There is still some manual work as you need to add the files to S P A C E, but I will look into supporting automatically adding files.

Aletheia Ware currently has two providers, one in San Francisco and the other in New York, but unfortunately neither offer offline tape backups. However, if someone else wants to setup this type of provider I would be happy to help.

The other comments had an interesting point;

- mceachen "Use something that's been designed to continue even if the company doesn't."

- devm0de "I wouldn’t trust any single cloud storage provider from screwing you at some point."

I designed S P A C E to continue even if my company, Aletheia Ware LLC, doesn't by open sourcing all the code, and enabling anyone to be their own providers. By having multiple parties able to provide these services independently you avoid the risk of having all your eggs in one basket - just like you shouldn't store all your data on one harddrive, you shouldn't store all your data with one cloud storage provider.

I would greatly appreciate any feedback you, or other HNers, have.

https://space.aletheiaware.com

https://github.com/AletheiaWareLLC


👤 patatino
Has anyone found a solution for sorting and tagging images most efficiently? I have a one-year-old daughter and need to do it already.

Main goals:

- Tags like "2019", "3 weeks", "first step" etc

- I also take 3-4 pictures right one after another and would like to keep the best and delete the others

- Best of pictures.. choose a couple of pictures to summarize an event/vacations

I looked at different software but didn't find anything satisfying my needs. Maybe adding the tags in the metadata would be the best options so they are not software dependent?


👤 franferri
Here is what I do:

Level 1 protection: Offline (only on when adding/updating) harddrive. USB Hard disk (non ssd) for example will do.

Level 2 protection: Always on Synology NAS at home with Raid 1 between 2 drives

Level 3 protection: Google Drive plan with 100Tb.

You work only in the level 2, always available in you network

You can automate between Level 1 and 2 if you connect the external hd to the nas and click the button to sync the photos.

You can automate between level 2 and 3 with synology software alone (in the package manager)

I hope this simplifies your life.


👤 brudgers
Recently, I started treating digital recording media as write once. Basically SD cards are treated like film negatives. I shoot through to the end of an SD card, then throw it in a shoebox. That's my first level backup. It's as physical as a digital image can be. These days, a 64GB SD card is about the price of a roll of slide film. They're not free.

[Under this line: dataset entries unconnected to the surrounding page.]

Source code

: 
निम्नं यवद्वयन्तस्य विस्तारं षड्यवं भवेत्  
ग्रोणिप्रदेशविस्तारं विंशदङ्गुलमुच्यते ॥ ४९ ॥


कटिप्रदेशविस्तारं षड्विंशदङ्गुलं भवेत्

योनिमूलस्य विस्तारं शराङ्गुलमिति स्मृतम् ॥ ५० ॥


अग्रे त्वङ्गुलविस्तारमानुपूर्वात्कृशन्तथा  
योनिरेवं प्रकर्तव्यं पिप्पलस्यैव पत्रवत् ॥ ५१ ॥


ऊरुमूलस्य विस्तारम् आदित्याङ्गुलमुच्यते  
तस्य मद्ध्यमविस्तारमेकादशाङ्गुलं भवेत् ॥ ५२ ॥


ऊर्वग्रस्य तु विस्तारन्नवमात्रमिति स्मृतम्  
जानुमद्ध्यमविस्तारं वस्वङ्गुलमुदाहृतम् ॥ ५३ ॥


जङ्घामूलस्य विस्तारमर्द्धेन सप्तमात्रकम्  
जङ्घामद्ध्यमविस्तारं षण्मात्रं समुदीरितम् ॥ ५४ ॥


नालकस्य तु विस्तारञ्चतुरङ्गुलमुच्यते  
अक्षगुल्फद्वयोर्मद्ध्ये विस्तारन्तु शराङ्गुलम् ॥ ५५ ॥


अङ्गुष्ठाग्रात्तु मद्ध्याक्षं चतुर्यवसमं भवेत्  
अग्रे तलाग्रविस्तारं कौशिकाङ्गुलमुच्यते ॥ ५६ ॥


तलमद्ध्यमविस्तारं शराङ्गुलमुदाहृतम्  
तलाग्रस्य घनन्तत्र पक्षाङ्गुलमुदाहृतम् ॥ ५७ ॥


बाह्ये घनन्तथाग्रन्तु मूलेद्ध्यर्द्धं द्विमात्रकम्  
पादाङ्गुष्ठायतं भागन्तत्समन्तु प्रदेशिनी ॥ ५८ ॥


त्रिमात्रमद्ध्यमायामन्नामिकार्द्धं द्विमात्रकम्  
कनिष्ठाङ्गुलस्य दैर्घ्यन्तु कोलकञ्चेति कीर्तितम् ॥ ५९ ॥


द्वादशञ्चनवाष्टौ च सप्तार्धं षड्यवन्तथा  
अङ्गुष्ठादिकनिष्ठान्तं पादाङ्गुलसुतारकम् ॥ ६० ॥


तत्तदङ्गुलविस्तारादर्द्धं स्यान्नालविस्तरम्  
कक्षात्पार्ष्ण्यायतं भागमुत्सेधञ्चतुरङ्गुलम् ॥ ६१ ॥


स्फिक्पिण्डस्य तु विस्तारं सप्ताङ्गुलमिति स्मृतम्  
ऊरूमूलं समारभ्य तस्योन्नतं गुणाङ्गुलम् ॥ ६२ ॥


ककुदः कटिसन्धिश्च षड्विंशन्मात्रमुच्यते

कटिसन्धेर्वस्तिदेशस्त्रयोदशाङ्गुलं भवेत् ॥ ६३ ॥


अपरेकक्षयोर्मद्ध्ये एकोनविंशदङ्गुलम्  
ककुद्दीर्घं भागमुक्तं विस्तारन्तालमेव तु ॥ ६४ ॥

But they're not precious enough to risk loss of data from reformatting.

The cards get copied to disks as I shoot of course. At the deep storage layer, same strategy. Write once and archive the media when it's full. That's where finished images go.

Write once is simpler. Not reformatting eliminates accidental reformats. It eliminates the decision of which images/videos to save (and which to delete). Unsalvageable images can become salvageable as my skill and knowledge improve. Too much work becomes a few clicks.

Caveat: I don't shoot much video. If I did, it would be more expensive. But not terribly so. And the price of physical storage media will keep going down.

Caveat {kinda, sorta}: There's incentive to continue to use relatively lower resolution cameras to produce smaller files to save storage space.

Caveat: I can't view all the original images on all devices. For me, that's not a big deal. The best once go on social media and/or get printed.


👤 jamesholden
Even finding photos or sorting and tagging can be such a chore nowadays. It's also a privacy nightmare if you want to store photos online. God forbid you accidentally upload/archive some photos you did not mean to or realize were in your photos folder..

👤 elamje
Not exactly a backup, but https://lifeboxhq.com is trying to make digital time capsules for files and such that persist for a very long time.

👤 duxup
Onsite Backup (Synology device) <---> PC (active copy) <---> Offsite Backup (Backblaze)

It's all automatic because if backups aren't automatic there is a lot of risk.